Mas enquanto isso, você se perguntava demais o porquê das coisas: inclusive o porquê de enxergar os problemas da maneira que todos esperavam.
Por que sempre faziam de tudo um número, uma fórmula, um protocolo rígido?
Por que tudo tinha que ser assim tão previsível?
Você sabia que as respostas tradicionais não eram as únicas respostas.
A grande maioria das escolas não formam pensadores, mas sim candidatos a provas. A criatividade não era estimulada. A memória, sim.
Você já estava em busca de algo além, explorando as entrelinhas do código por conta própria. O que realmente importava não era seguir a metodologia engessada, mas sim entender o porquê de cada decisão, o que estava por trás de cada linha.
No mundo virtual, quem não tem mente curiosa fica para trás. Muitas vezes, é questão de sobrevivência. Basta um simples "copiar e colar" com sudo no terminal e você já está de mãos atadas. Lá tem gente de todo tipo, de todas as intenções, igual no mundo real, mas lá, por algum motivo, você consegue ver malícia e perceber um pouco mais sobre o que realmente está acontecendo.
Enquanto outros decoravam para a prova, você queria mais. Queria a essência. Queria questionar o processo e entender onde as respostas poderiam ser diferentes.
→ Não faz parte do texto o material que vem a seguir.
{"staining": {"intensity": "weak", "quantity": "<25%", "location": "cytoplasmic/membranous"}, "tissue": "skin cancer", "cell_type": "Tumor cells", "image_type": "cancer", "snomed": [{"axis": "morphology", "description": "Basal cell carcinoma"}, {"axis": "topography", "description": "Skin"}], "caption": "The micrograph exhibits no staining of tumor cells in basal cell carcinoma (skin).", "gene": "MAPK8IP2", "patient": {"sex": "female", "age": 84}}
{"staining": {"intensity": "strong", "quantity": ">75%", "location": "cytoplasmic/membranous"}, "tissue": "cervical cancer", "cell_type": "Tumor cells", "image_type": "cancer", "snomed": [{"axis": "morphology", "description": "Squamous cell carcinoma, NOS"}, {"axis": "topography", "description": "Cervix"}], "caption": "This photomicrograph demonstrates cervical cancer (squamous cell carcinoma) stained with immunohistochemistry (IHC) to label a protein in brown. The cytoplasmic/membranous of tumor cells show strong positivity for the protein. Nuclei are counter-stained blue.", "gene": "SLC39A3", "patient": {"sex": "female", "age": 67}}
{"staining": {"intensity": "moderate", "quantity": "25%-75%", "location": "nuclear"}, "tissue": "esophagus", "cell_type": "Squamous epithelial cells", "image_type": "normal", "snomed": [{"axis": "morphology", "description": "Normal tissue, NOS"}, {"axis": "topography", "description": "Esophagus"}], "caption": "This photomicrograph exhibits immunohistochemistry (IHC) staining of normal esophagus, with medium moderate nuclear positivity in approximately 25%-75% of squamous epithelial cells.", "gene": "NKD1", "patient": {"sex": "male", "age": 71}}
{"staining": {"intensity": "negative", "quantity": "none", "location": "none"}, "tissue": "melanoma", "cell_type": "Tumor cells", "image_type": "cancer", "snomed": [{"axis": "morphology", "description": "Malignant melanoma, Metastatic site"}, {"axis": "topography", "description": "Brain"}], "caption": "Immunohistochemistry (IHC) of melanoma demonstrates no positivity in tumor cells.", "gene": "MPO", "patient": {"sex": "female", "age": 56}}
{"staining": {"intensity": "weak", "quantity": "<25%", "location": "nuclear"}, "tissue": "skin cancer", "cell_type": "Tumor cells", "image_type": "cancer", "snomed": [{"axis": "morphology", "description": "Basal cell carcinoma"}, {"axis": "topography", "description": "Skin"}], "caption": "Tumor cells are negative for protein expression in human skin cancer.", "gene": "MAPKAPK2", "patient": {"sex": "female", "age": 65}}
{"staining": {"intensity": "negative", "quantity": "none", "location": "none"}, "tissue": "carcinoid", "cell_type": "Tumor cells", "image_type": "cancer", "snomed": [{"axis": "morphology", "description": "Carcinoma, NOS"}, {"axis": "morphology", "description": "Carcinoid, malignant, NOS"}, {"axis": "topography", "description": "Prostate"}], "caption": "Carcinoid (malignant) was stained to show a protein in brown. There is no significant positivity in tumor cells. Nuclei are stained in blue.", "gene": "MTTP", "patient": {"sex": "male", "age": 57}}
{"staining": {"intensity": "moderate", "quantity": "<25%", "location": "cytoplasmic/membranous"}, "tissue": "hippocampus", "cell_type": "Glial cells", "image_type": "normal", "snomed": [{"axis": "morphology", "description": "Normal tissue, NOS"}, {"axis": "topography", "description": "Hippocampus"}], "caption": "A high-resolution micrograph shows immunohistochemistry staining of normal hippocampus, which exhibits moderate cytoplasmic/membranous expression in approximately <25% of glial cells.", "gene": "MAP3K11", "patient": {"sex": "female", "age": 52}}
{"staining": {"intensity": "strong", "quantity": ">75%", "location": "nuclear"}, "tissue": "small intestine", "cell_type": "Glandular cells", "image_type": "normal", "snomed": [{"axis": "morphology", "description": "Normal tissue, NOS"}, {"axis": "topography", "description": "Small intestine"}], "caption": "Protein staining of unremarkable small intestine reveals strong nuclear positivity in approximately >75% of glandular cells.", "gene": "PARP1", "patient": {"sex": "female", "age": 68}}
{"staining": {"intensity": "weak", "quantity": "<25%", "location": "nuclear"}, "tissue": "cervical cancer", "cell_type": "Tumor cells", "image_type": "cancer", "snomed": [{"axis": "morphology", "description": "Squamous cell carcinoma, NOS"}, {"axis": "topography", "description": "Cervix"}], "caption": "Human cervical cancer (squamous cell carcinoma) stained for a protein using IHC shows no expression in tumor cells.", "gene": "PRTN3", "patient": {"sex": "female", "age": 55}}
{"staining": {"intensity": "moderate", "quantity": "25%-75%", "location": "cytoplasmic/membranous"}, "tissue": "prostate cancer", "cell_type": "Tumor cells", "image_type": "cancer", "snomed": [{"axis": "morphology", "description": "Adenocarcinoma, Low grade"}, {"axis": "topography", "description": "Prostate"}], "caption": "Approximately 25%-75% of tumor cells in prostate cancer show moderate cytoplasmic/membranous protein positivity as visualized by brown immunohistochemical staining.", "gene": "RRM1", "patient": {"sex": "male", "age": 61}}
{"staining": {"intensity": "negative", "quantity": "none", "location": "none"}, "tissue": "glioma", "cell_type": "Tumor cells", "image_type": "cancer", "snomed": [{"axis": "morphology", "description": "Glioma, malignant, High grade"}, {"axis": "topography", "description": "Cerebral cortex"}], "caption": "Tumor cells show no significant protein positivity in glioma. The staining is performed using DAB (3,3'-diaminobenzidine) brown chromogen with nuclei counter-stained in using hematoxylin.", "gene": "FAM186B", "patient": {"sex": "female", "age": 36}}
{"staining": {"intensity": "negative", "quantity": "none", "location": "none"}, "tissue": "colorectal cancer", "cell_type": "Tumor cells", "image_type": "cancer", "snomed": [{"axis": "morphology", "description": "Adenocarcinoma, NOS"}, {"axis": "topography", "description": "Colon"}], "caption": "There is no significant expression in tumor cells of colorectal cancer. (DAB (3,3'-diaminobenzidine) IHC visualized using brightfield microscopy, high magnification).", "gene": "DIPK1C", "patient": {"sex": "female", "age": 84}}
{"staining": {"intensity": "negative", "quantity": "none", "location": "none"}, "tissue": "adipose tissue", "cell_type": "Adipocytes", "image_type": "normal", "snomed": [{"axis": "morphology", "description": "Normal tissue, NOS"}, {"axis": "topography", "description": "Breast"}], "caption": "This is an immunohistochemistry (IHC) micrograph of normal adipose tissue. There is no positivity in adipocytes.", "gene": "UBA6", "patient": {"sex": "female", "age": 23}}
Isso te levou a buscar outras fontes de aprendizado, outras formas de entender o mundo.
Você não estava apenas seguindo um currículo. Você estava desafiando o formato. Sabia que essa curiosidade, essa inquietude, era o que te levava a entender o que o sistema tradicional não te ensinava.
A mente inquieta não gostava de seguir regras. Gostava de pensar em como quebrá-las. E decorar era sinônimo de aceitar o previsto. Mas o hacker não aceita o previsto: o hacker entende o que há por trás das regras, como um código que está além da superfície, e sabe que, para dominar a máquina, é preciso antes entender suas vulnerabilidades.
Você nunca foi só um espectador. Você foi alguém que testava as fronteiras e sabia que as regras estavam aí para serem desafiadas.
Foi nesse momento que a internet fez o que nenhuma instituição fez: ela colocou esses cérebros na mesma sala. Sem palco. Sem diploma. Sem autoridade formal. Alguém postava uma solução. Outro entendia. E ali nascia algo raro: reconhecimento sem hierarquia. Você já resolveu um problema em dois minutos porque alguém deixou a resposta num fórum? Alguém passou dias naquilo. E publicou de graça.